Oysters play a key role in restoring the health of the Chesapeake Bay by filtering algae and improving water quality for all organisms.
The Bay’s oyster population has seriously declined as a result of over harvesting, habitat loss, and devastating losses caused by parasites such as MSX and Dermo.
The Chesapeake Bay oyster population has been reduced to only 1 to 3 percent of historic levels, adversely affecting Maryland watermen and the fishing industry.
“The demise of the Bay’s oyster populations is a tragedy for Maryland’s fishing industry and our environment,” said Senator Cardin.
“I join Congressman Hoyer in fully supporting Morgan State and the Calvert County Watermen’s Association in their joint effort to develop a workable solution to help restore our once-thriving oyster industry.”
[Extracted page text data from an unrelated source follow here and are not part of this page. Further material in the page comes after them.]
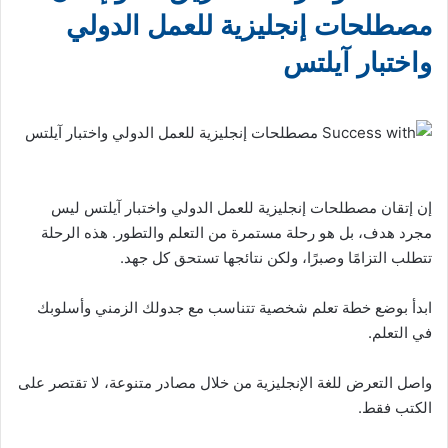
مصطلحات إنجليزية للعمل الدولي
واختبار آيلتس
إن إتقان مصطلحات إنجليزية للعمل الدولي واختبار آيلتس ليس
مجرد هدف، بل هو رحلة مستمرة من التعلم والتطور. هذه الرحلة
تتطلب التزامًا وصبرًا، ولكن نتائجها تستحق كل جهد.
ابدأ بوضع خطة تعلم شخصية تتناسب مع جدولك الزمني وأسلوبك
في التعلم.
واصل التعرض للغة الإنجليزية من خلال مصادر متنوعة، لا تقتصر على
الكتب فقط.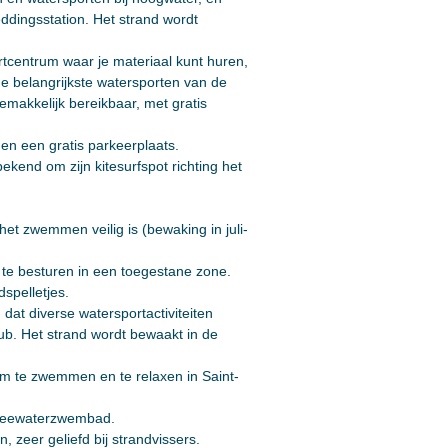
eddingsstation. Het strand wordt
ortcentrum waar je materiaal kunt huren,
de belangrijkste watersporten van de
makkelijk bereikbaar, met gratis
 en een gratis parkeerplaats.
ekend om zijn kitesurfspot richting het
et zwemmen veilig is (bewaking in juli-
r te besturen in een toegestane zone.
spelletjes.
dat diverse watersportactiviteiten
lub. Het strand wordt bewaakt in de
om te zwemmen en te relaxen in Saint-
n zeewaterzwembad.
 zeer geliefd bij strandvissers.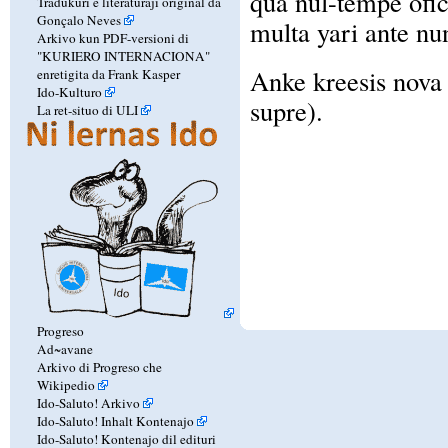
qua nul-tempe ofica
Tradukuri e literaturaji original da
Gonçalo Neves
multa yari ante nu
Arkivo kun PDF-versioni di
"KURIERO INTERNACIONA"
Anke kreesis nov
enretigita da Frank Kasper
Ido-Kulturo
supre).
La ret-situo di ULI
Progreso
Ad~avane
Arkivo di Progreso che
Wikipedio
Ido-Saluto! Arkivo
Ido-Saluto! Inhalt Kontenajo
Ido-Saluto! Kontenajo dil edituri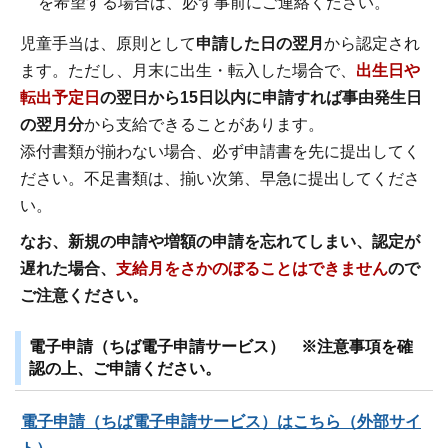
を希望する場合は、必ず事前にご連絡ください。
児童手当は、原則として
申請した日の翌月
から認定され
ます。ただし、月末に出生・転入した場合で、
出生日や
転出予定日
の翌日から15日以内に申請すれば事由発生日
の翌月分
から支給できることがあります。
添付書類が揃わない場合、必ず申請書を先に提出してく
ださい。不足書類は、揃い次第、早急に提出してくださ
い。
なお、新規の申請や増額の申請を忘れてしまい、認定が
遅れた場合、
支給月をさかのぼることはできません
ので
ご注意ください。
電子申請（ちば電子申請サービス） ※注意事項を確
認の上、ご申請ください。
電子申請（ちば電子申請サービス）はこちら（外部サイ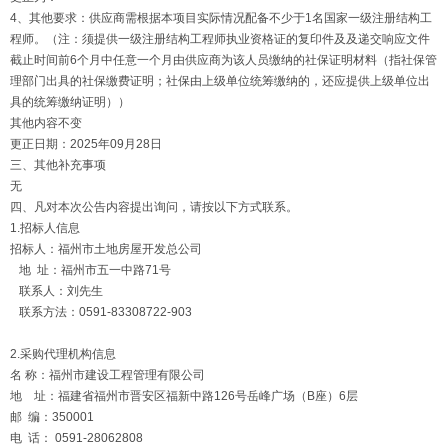
4、其他要求：供应商需根据本项目实际情况配备不少于1名国家一级注册结构工
程师。（注：须提供一级注册结构工程师执业资格证的复印件及及递交响应文件
截止时间前6个月中任意一个月由供应商为该人员缴纳的社保证明材料（指社保管
理部门出具的社保缴费证明；社保由上级单位统筹缴纳的，还应提供上级单位出
具的统筹缴纳证明））
其他内容不变
更正日期：2025年09月28日
三、其他补充事项
无
四、凡对本次公告内容提出询问，请按以下方式联系。
1.招标人信息
招标人：福州市土地房屋开发总公司
地 址：福州市五一中路71号
联系人：刘先生
联系方法：0591-83308722-903
2.采购代理机构信息
名 称：福州市建设工程管理有限公司
地 址：福建省福州市晋安区福新中路126号岳峰广场（B座）6层
邮 编：350001
电 话： 0591-28062808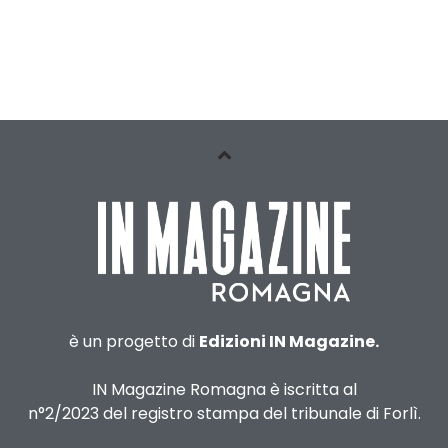
è un progetto di
Edizioni IN Magazine.
IN Magazine Romagna è iscritta al
n°2/2023 del registro stampa del tribunale di Forlì.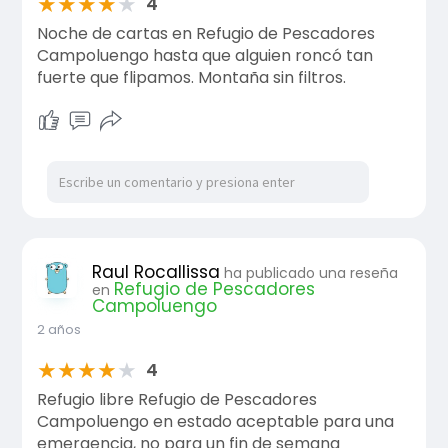
★
★
★
★
★
4
Noche de cartas en Refugio de Pescadores
Campoluengo hasta que alguien roncó tan
fuerte que flipamos. Montaña sin filtros.
Raul Rocallissa
ha publicado una reseña
Refugio de Pescadores
en
Campoluengo
2 años
★
★
★
★
★
4
Refugio libre Refugio de Pescadores
Campoluengo en estado aceptable para una
emergencia, no para un fin de semana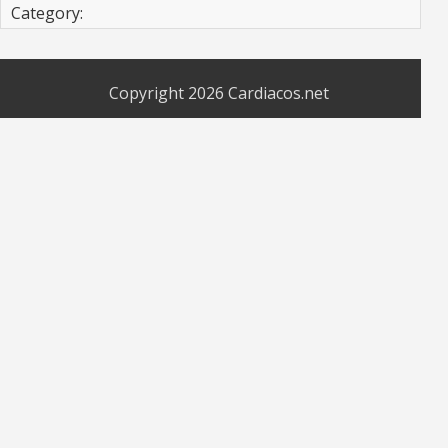
Category:
Copyright 2026
Cardiacos.net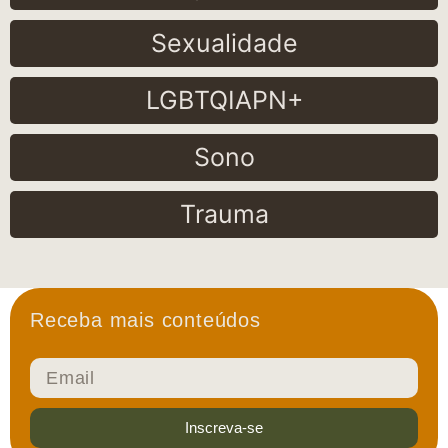
Sexualidade
LGBTQIAPN+
Sono
Trauma
Receba mais conteúdos
Inscreva-se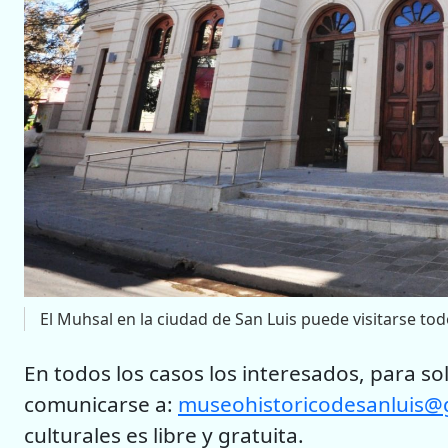
El Muhsal en la ciudad de San Luis puede visitarse todo
En todos los casos los interesados, para s
comunicarse a:
museohistoricodesanluis@
culturales es libre y gratuita.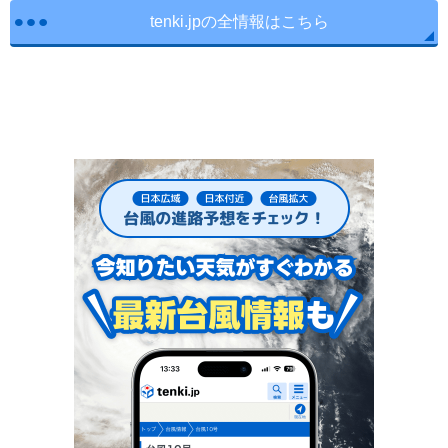
tenki.jpの全情報はこちら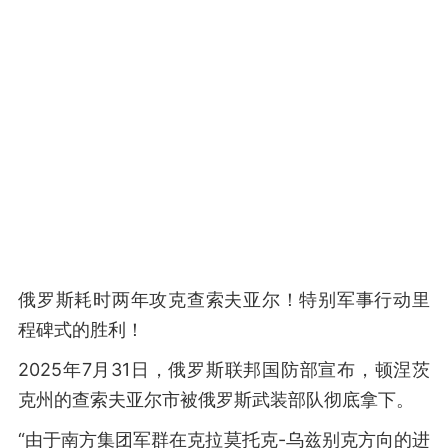
俄罗斯耗时两年攻克查索夫亚尔！特别军事行动里
程碑式的胜利！
2025年7月31日，俄罗斯联邦国防部宣布，顿涅茨
克州的查索夫亚尔市被俄罗斯武装部队彻底拿下。
“由于南方集团军群在克拉莫托克-乌兹别克方向的进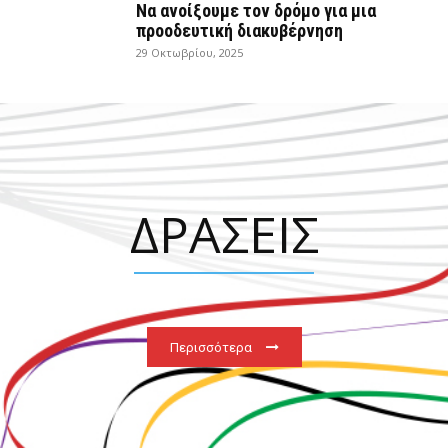
Να ανοίξουμε τον δρόμο για μια
προοδευτική διακυβέρνηση
29 Οκτωβρίου, 2025
ΔΡΑΣΕΙΣ
Περισσότερα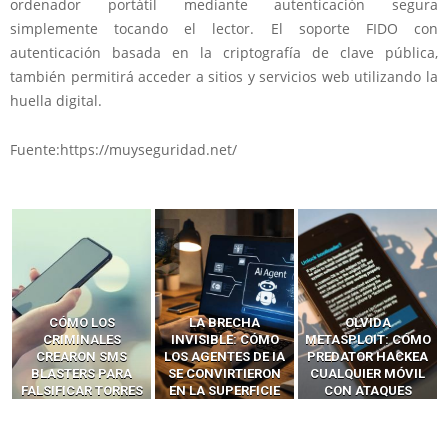
ordenador portátil mediante autenticación segura
simplemente tocando el lector. El soporte FIDO con
autenticación basada en la criptografía de clave pública,
también permitirá acceder a sitios y servicios web utilizando la
huella digital.
Fuente:https://muyseguridad.net/
LA BRECHA
OLVIDA
CÓMO LOS HACKERS
INVISIBLE: CÓMO
METASPLOIT: CÓMO
INTERCEPTAN OTPS
LOS AGENTES DE IA
PREDATOR HACKEA
Y LLAMADAS
SE CONVIRTIERON
CUALQUIER MÓVIL
MÓVILES SIN
EN LA SUPERFICIE
CON ATAQUES
‘HACKEAR’ — EL
DE ATAQUE MÁS
PUBLICITARIOS
INCREÍBLE PODER DE
PELIGROSA DE
CERO-CLIC
LOS SIM BOXES”
2025–2026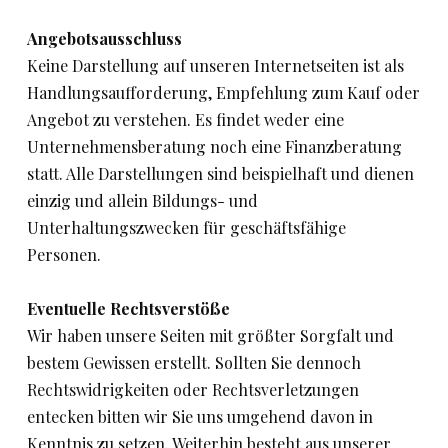
Angebotsausschluss
Keine Darstellung auf unseren Internetseiten ist als
Handlungsaufforderung, Empfehlung zum Kauf oder
Angebot zu verstehen. Es findet weder eine
Unternehmensberatung noch eine Finanzberatung
statt. Alle Darstellungen sind beispielhaft und dienen
einzig und allein Bildungs- und
Unterhaltungszwecken für geschäftsfähige
Personen.
Eventuelle Rechtsverstöße
Wir haben unsere Seiten mit größter Sorgfalt und
bestem Gewissen erstellt. Sollten Sie dennoch
Rechtswidrigkeiten oder Rechtsverletzungen
entecken bitten wir Sie uns umgehend davon in
Kenntnis zu setzen. Weiterhin besteht aus unserer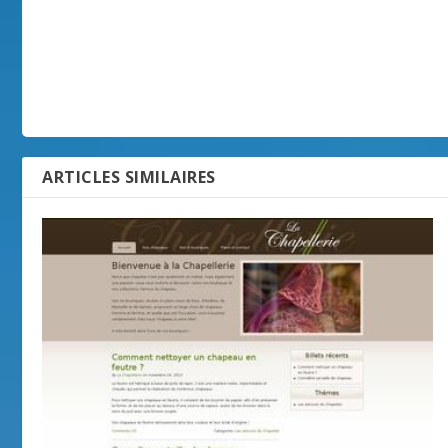
ARTICLES SIMILAIRES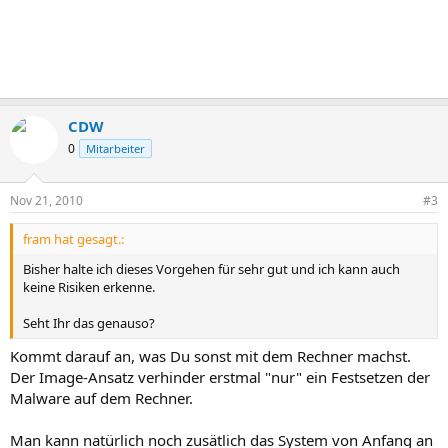
CDW
0
Mitarbeiter
Nov 21, 2010
#3
fram hat gesagt.:
Bisher halte ich dieses Vorgehen für sehr gut und ich kann auch
keine Risiken erkenne.
Seht Ihr das genauso?
Kommt darauf an, was Du sonst mit dem Rechner machst.
Der Image-Ansatz verhinder erstmal "nur" ein Festsetzen der
Malware auf dem Rechner.
Man kann natürlich noch zusätlich das System von Anfang an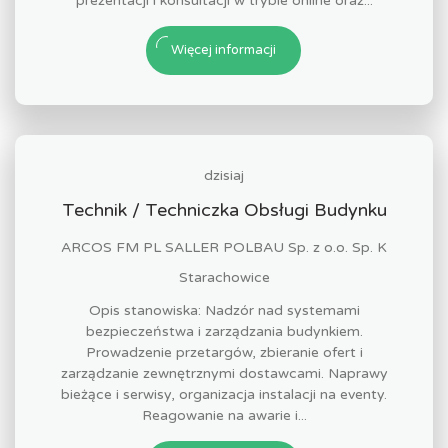
prezentacji i konsultacji w trybie online oraz...
Więcej informacji
dzisiaj
Technik / Techniczka Obsługi Budynku
ARCOS FM PL SALLER POLBAU Sp. z o.o. Sp. K
Starachowice
Opis stanowiska: Nadzór nad systemami
bezpieczeństwa i zarządzania budynkiem.
Prowadzenie przetargów, zbieranie ofert i
zarządzanie zewnętrznymi dostawcami. Naprawy
bieżące i serwisy, organizacja instalacji na eventy.
Reagowanie na awarie i...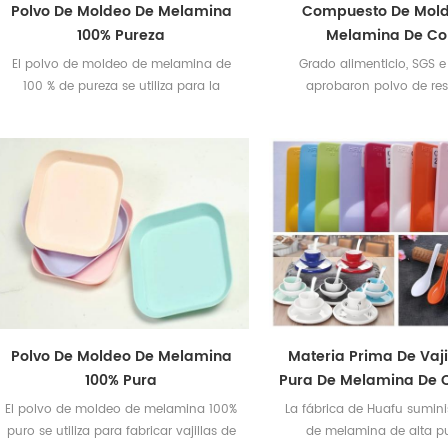
Polvo De Moldeo De Melamina
Compuesto De Mol
100% Pureza
Melamina De Co
El polvo de moldeo de melamina de
Grado alimenticio, SGS e 
100 % de pureza se utiliza para la
aprobaron polvo de res
fabricación de vajillas y utensilios de
melamina con 100% de 
cocina.
Polvo De Moldeo De Melamina
Materia Prima De Vaji
100% Pura
Pura De Melamina De 
Huafu
El polvo de moldeo de melamina 100%
La fábrica de Huafu sumini
puro se utiliza para fabricar vajillas de
de melamina de alta p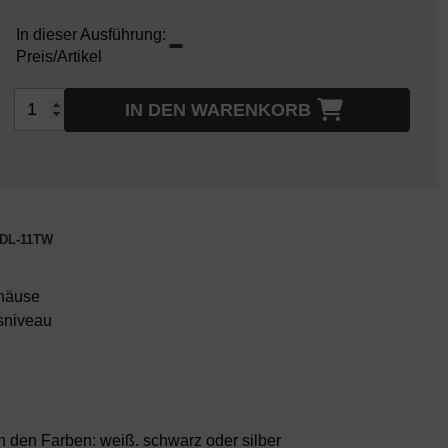
In dieser Ausführung:
Preis/Artikel
IN DEN WARENKORB
EDL-11TW
ehäuse
tsniveau
in den Farben: weiß. schwarz oder silber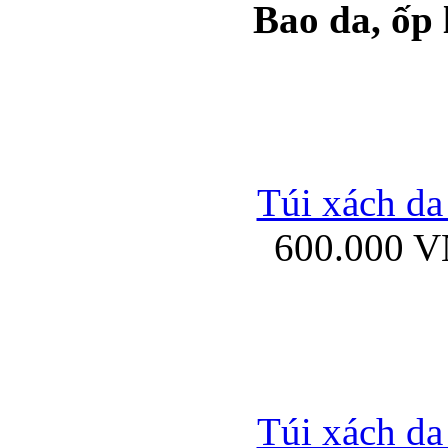
Bao da, ốp
Ốp lưng samsung Ga
Túi xách da
600.000 
Ốp lưng silicon Sam
Ốp lưng Samsung Gala
Túi xách da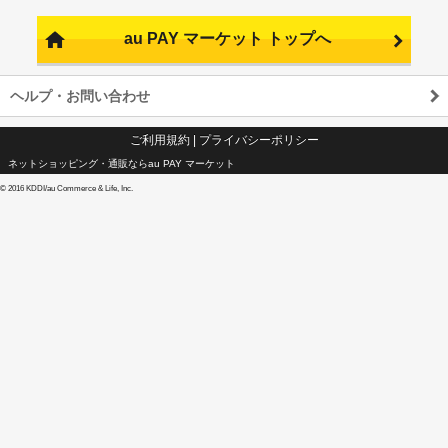
au PAY マーケット トップへ
ヘルプ・お問い合わせ
ご利用規約
|
プライバシーポリシー
ネットショッピング・通販ならau PAY マーケット
©
2016 KDDI/au Commerce & Life, Inc.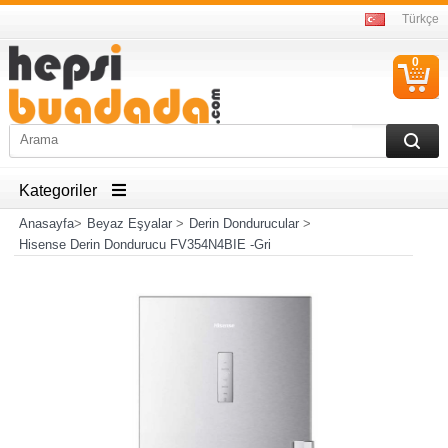
Türkçe
0
S
Ü
Kategoriler
Anasayfa
>
Beyaz Eşyalar
>
Derin Dondurucular
>
Hisense Derin Dondurucu FV354N4BIE -Gri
“Maryland has an economic, environmental and cultural stake in restoring the once plentiful oyster population in the Chesapeake Bay,” stated Rep. Hoyer. “We have great hope that this promising initiative will lead to breakthrough methods in oyster production that will help maintain the viability of Maryland’s oyster industry and significantly improve the overall health of the Bay.”
“This program creates a great opportunity for the Chesapeake Bay and the people who live and work on it.
Morgan is committed to educating young people while at the same
time revitalizing local watermen communities
and contributing to the restoration of the Chesapeake Bay,” said Dr. Kelton Clark, Director Morgan State University Estuarine Research Center.
The pilot program will be a partnership between the Calvert County Watermen’s Association and Morgan State University’s Environmental Research Center, which is located on the Patuxent River in St. Leonard.
The project will develop new methods of raising oyster larvae.
The plan calls for growing young oysters for a period in the hatchery at ERC before being “set” by watermen on oyster beds until the oysters reach market size. The procedure is known as “remote setting” and the goal is to significantly increase the number of healthy oysters growing in the Chesapeake.
The partners hope to raise as many as 18 million young oysters using this method. Morgan State ultimately will create a business model that could be replicated by watermen throughout the Bay region.